## The task
Pull out each line of the records below that contains the string "Musical", and copy those lines unchanged.

══ Records for the exercise

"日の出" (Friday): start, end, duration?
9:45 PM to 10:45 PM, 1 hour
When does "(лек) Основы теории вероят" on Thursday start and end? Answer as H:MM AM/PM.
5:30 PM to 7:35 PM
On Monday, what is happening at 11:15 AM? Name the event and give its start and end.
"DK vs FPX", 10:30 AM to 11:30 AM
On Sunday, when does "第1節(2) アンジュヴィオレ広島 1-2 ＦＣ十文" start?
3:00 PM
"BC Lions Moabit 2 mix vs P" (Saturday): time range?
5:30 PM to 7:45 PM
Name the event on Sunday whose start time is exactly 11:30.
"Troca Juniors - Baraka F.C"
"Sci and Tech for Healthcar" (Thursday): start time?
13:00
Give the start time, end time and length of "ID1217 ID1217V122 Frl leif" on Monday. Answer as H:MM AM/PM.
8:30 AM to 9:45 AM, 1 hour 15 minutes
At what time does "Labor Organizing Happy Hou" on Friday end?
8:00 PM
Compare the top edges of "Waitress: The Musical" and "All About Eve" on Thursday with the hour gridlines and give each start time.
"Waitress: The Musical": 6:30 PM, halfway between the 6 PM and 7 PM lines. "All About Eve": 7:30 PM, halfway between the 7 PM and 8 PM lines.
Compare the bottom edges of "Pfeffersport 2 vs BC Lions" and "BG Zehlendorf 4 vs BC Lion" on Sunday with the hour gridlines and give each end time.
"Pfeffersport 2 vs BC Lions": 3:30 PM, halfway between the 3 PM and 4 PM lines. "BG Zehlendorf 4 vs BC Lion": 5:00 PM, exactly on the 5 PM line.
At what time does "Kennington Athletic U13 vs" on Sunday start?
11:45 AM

════

## Task result
Compare the top edges of "Waitress: The Musical" and "All About Eve" on Thursday with the hour gridlines and give each start time.
"Waitress: The Musical": 6:30 PM, halfway between the 6 PM and 7 PM lines. "All About Eve": 7:30 PM, halfway between the 7 PM and 8 PM lines.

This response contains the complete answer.